- [Что требуется] Пожалуйста, ответьте по отрывку о Плотине: в чьи дни рождения он приносил жертвы?

- [Исходный отрывок]

К книге
Растения философов. Интеллектуальный гербарийI. Древние растительные души. 3. Безымянное «Гигантское древо» Плотина. Портрет мира как растения
32%
I. Древние растительные души. 3. Безымянное «Гигантское древо» Плотина. Портрет мира как растения
12

Плотин не просто философствовал, он жил как философ. Если верить его наиболее известному ученику Порфирию, жизнь его была предельно скромной. Плотин не отмечал свой день рождения, но приносил жертвы в дни рождения давно умерших Сократа и Платона. Он не позволил писать с себя портрет, поскольку полагал, что тело – жалкий образ души, а художественно созданное подобие тела – образ образа. Он также, «казалось, стыдился своего телесного облика» (Порфирий. Жизнь Плотина, 1, 2), восхваляя лишь достоинства души. Мыслитель абсолютного единства Единого, Плотин в шести книгах своего великого труда Эннеады, изданного и составленного все тем же верным учеником Порфирием, как ни один другой философ, сумел объединить учение досократика Парменида с учениями Платона и Аристотеля.

- [Исходные данные]
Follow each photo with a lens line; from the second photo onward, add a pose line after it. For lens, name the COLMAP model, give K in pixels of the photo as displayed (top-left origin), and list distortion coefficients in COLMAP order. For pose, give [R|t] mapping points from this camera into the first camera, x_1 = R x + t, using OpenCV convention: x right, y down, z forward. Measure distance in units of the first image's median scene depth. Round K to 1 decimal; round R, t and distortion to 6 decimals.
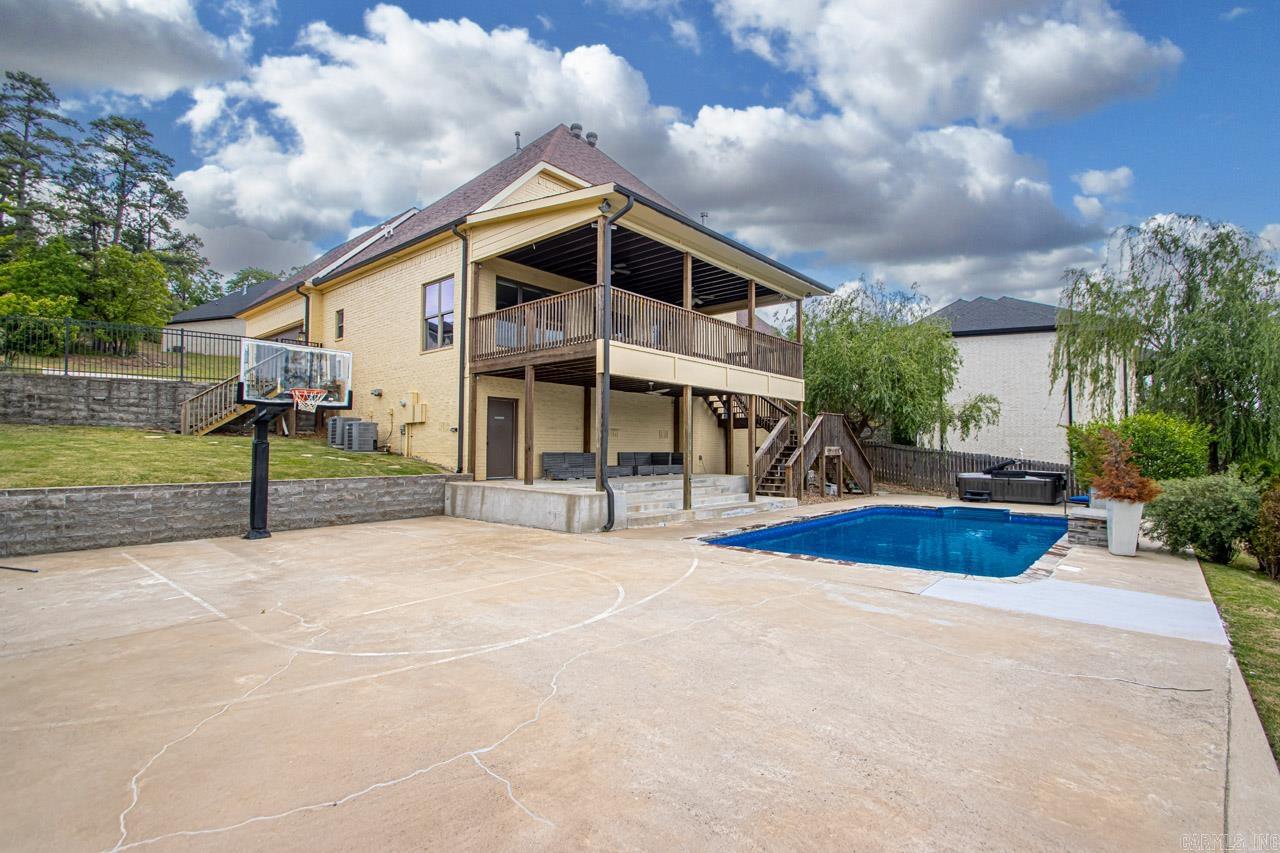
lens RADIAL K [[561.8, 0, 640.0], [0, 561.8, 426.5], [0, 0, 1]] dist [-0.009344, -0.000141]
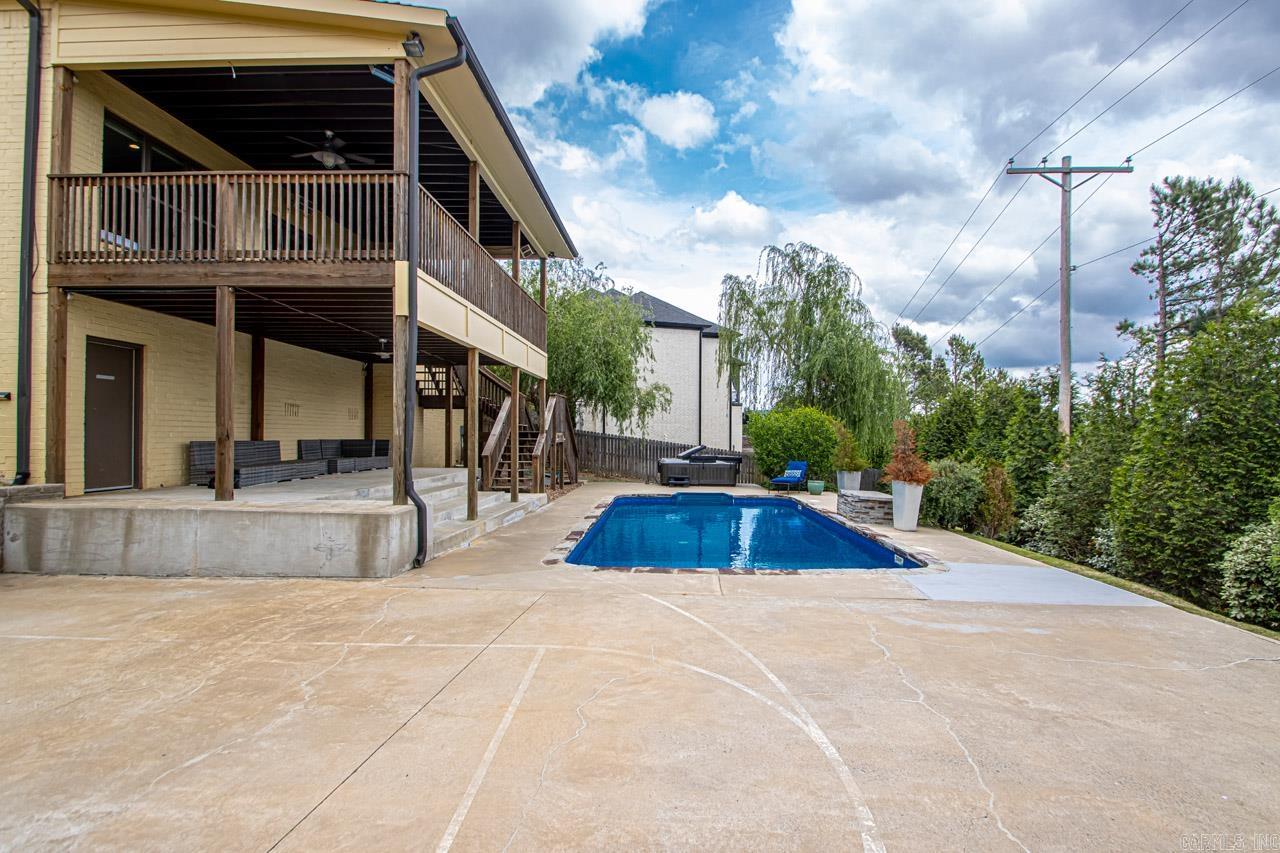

- [Ответ на задание] В дни рождения давно умерших Сократа и Платона.